Despite NX Rumors, The New ‘Nintendo Switch’ Console Lacks Any Hint of VR or AR
This morning Nintendo pulled back the curtain on its long-awaited and much-talked about upcoming new video game console. Instead of waiting for a major tech or gaming conference to announce the device, such as E3, TGS, or something similar, the gaming giant instead decided to announce it on their own terms.
In the announcement, we learned that the 7th home gaming console from the Japanese powerhouse is officially called the Nintendo Switch.
As you can see in the first look video above, the console is quite unique, which is par for the course for Nintendo. The core device itself is actually an LCD screen, which slides into a dock that plugs into your TV at home. But the hook is that, as its name indicates, you can switch the device to a portable console at any time.
Two small units slide onto either side of the screen, turning it into a handheld device similar to the existing Wii U tablet.
From there, you can prop the tablet up on a table and detach the controllers again, or just use it as an entirely self-contained console in and of itself. NVIDIA is powering the unit, which is a divergence from the AMD architectures of the PS4 and Xbox One. Whether or not that will impact third-party developer support remains to be seen.
In general, the console itself appears to be a move by Nintendo to merge their lackluster home console offerings via the Wii U and the explosive popularity of their handheld Nintendo 3DS.
It’s unclear whether or not the console will support 3DS or Wii U games, but it is confirmed that Switch games will be cartridge based. The design and implementation is certainly interesting and opens up a special market within the existing console gaming scene. Stylistically it looks awfully similar to a Gamevice for tablets, combined with the premise behind NVIDIA’s Shield line.
But What About VR and AR?
You might recall we reported on some rumors about potential VR or AR support coming to the Nintendo NX (now known as the Nintendo Switch.) The console’s production and launch were reportedly delayed to include VR support.
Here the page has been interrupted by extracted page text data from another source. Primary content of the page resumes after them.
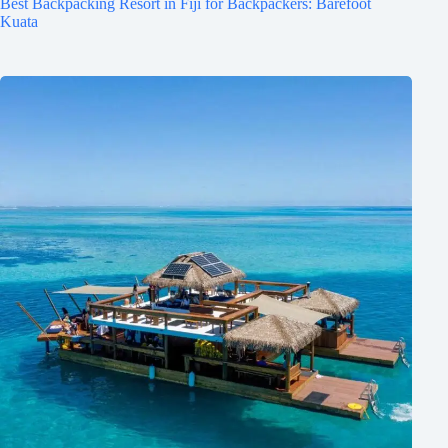
Best Backpacking Resort in Fiji for Backpackers: Barefoot
Kuata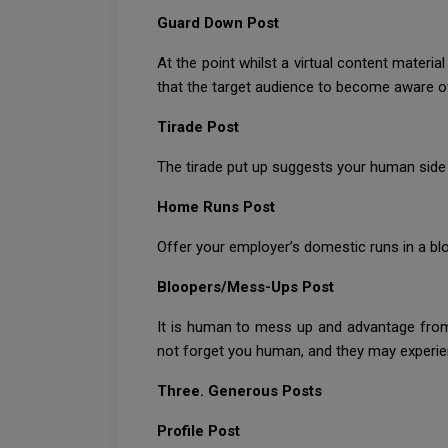
Guard Down Post
At the point whilst a virtual content materi
that the target audience to become aware of 
Tirade Post
The tirade put up suggests your human side
Home Runs Post
Offer your employer’s domestic runs in a blo
Bloopers/Mess-Ups Post
It is human to mess up and advantage from
not forget you human, and they may experien
Three. Generous Posts
Profile Post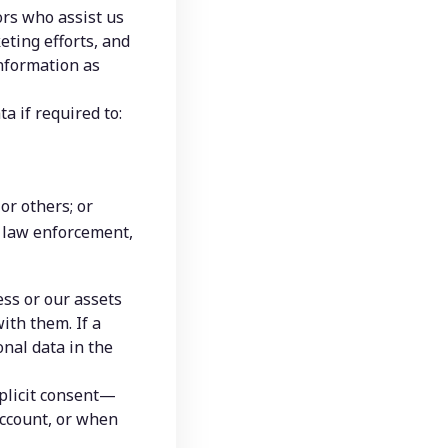
rs who assist us 
ting efforts, and 
nformation as 
a if required to:
 or others; or
, law enforcement, 
ss or our assets 
th them. If a 
al data in the 
plicit consent—
ccount, or when 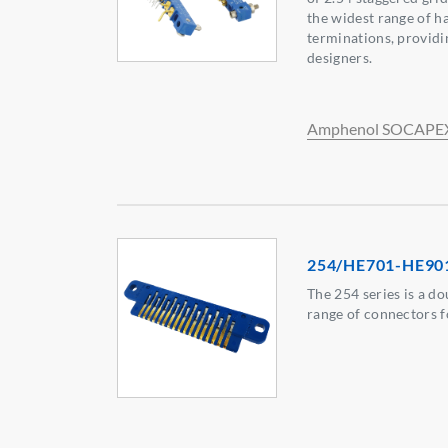
the widest range of h
terminations, providi
designers.
Amphenol SOCAPE
254/HE701-HE90
The 254 series is a do
range of connectors f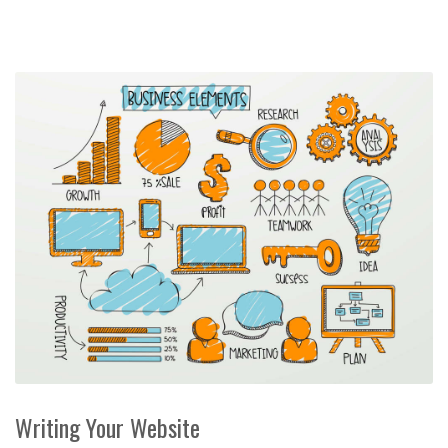
Writing Your Website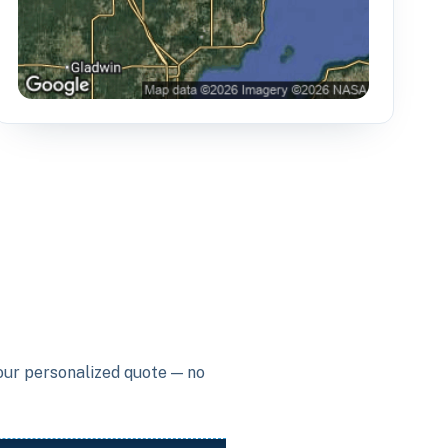
your personalized quote — no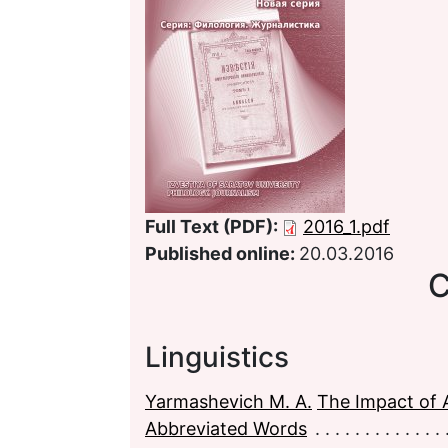
Full Text (PDF):
2016_1.pdf
Published online:
20.03.2016
C
Linguistics
Yarmashevich M. A.
The Impact of A
Abbreviated Words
Based on the teaser trailer released today, that may not actually be the case at all, unless future features and peripherals are revealed at a later date.
Lending further credence to the rumors, a developer claimed to be working on a VR game for the NX platform, although that could have been a miscommunication of some kind. Ultimately, Nintendo has maintained a rather coy disposition with regard to the VR hype train. Nintendo of America President, Reggie Fils-Aimé doesn’t want to support VR until it “can be mainstream,” while legendary Zelda, Mario, and Donkey Kong creator, Shigeru Miyamoto, wants to wait until parents “feel at ease” with VR technology.
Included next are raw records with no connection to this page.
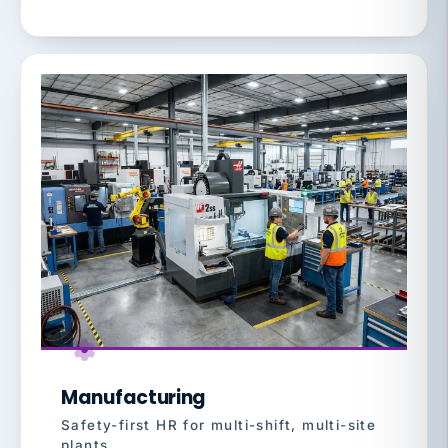
Manufacturing
Safety-first HR for multi-shift, multi-site
plants.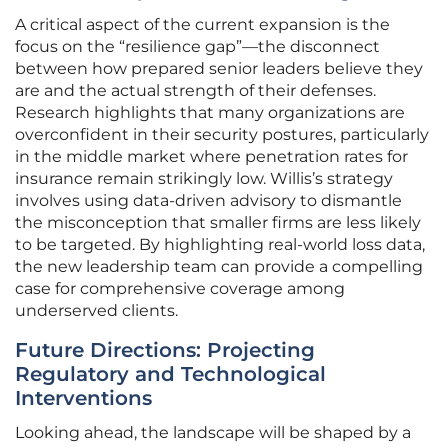
A critical aspect of the current expansion is the
focus on the “resilience gap”—the disconnect
between how prepared senior leaders believe they
are and the actual strength of their defenses.
Research highlights that many organizations are
overconfident in their security postures, particularly
in the middle market where penetration rates for
insurance remain strikingly low. Willis’s strategy
involves using data-driven advisory to dismantle
the misconception that smaller firms are less likely
to be targeted. By highlighting real-world loss data,
the new leadership team can provide a compelling
case for comprehensive coverage among
underserved clients.
Future Directions: Projecting
Regulatory and Technological
Interventions
Looking ahead, the landscape will be shaped by a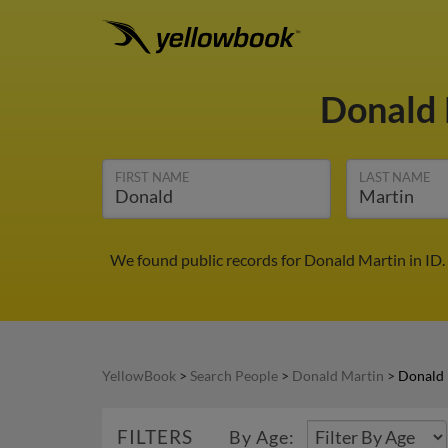
Donald
FIRST NAME
LAST NAME
We found public records for Donald Martin in ID.
YellowBook
>
Search People
>
Donald Martin
>
Donald 
FILTERS
By Age: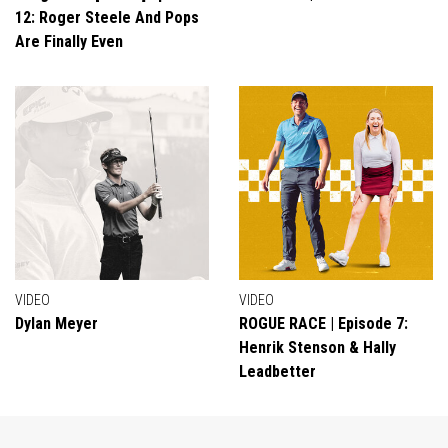
12: Roger Steele And Pops
Are Finally Even
VIDEO
VIDEO
Dylan Meyer
ROGUE RACE | Episode 7:
Henrik Stenson & Hally
Leadbetter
All this being said, it certainly seems like Nintendo could be in a position to add VR or AR functionality at a later date. Since all of the guts of the device are contained within the portable tablet controller interface, it would be relatively easy to release a lightweight HMD that plugs directly into the unit. Stick it in a backpack for tetherless VR, then just detach the controllers for control inputs. It’s a long shot, but it’s certainly not outside the realm of possibility.
Nintendo has always been about adapting and pivoting for future trends and they have a history of building in future support into base console releases. The expansion pack and rumble pack on the N64 come to mind, as well as the online modem adapter for the Nintendo Gamecube. The portable nature of the unit lends itself to VR compatibility.
The big question at this point is just how powerful is it going to be? The teaser shows it running games like Skyrim, Zelda, and NBA 2K on the device while detached, but can it support high-quality VR experiences? My gut says no.
It would likely be on par with the Gear VR in terms of visual fidelity, but that wouldn’t be enough to give the Switch a major selling point. For example, Sony’s recently released PlayStation VR is a wired, dedicated headset that is closer to the quality found on the Rift and Vive. Whereas Nintendo’s hybrid console that can play on your TV, on the go in your hands, and in VR all in one single device would be build upon flexibility and diverse options.
Until we know more, this is all just speculation. As it stands now, the Nintendo Switch has zero hints of VR or AR support. There are certainly enough great franchises from the Big N we would pay good money to see in VR if it ever happens. I want a proper Metroid VR game so badly it hurts.
It also feels like a major missed opportunity if the Pokemon GO AR experience isn’t ported over to the tablet interface, as the portable nature would be perfect — although that begs the question of whether or not data connections are included with the Switch, or just WiFi. And we still don’t really know which games will be on the device other than those shown, how the online infrastructure works, if there is backwards compatibility, and much more.
Ultimately though, hopefully the Switch can succeed where the Wii U and PlayStation Vita failed by combining the two concepts into a single console.